WORK REQUIRED
For each line of the data below that holds "morning", copy the line.

EXTRACTED MATERIAL

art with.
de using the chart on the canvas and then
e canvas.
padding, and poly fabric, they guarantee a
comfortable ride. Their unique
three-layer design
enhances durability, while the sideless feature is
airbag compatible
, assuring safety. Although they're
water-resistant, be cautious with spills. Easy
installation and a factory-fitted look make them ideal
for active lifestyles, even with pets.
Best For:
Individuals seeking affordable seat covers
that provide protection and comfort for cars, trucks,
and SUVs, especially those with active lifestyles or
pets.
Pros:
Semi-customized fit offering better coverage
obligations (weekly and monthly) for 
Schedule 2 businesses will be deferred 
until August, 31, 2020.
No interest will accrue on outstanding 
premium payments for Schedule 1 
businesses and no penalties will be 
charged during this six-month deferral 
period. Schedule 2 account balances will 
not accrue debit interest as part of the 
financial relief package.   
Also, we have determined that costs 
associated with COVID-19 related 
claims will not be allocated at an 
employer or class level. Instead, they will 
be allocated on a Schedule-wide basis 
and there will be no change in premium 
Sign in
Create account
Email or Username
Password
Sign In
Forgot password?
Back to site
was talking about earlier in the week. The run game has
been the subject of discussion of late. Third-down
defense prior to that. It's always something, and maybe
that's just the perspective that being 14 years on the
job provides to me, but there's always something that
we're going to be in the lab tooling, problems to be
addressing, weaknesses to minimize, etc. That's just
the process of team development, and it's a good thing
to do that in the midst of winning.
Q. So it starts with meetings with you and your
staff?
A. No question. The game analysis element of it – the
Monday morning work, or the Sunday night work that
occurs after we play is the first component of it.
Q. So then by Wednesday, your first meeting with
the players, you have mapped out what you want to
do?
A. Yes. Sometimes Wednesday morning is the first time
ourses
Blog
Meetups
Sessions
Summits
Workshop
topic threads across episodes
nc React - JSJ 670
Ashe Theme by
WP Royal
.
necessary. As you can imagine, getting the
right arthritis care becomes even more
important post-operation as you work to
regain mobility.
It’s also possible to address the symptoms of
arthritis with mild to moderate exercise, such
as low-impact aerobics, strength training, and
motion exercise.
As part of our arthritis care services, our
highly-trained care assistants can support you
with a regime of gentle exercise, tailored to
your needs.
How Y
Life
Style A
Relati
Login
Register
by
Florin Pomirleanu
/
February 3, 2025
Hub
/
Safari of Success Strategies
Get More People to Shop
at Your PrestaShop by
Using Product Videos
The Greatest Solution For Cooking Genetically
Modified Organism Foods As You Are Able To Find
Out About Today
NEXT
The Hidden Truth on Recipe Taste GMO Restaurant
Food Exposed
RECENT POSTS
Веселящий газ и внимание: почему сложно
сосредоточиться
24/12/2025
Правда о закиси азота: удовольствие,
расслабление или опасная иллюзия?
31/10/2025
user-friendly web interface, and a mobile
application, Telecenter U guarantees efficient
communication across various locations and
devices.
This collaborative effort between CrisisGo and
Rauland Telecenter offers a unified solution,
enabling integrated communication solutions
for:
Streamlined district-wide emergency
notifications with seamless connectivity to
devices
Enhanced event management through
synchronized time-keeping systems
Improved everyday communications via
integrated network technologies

ANSWER SECTION
Monday morning work, or the Sunday night work that
A. Yes. Sometimes Wednesday morning is the first time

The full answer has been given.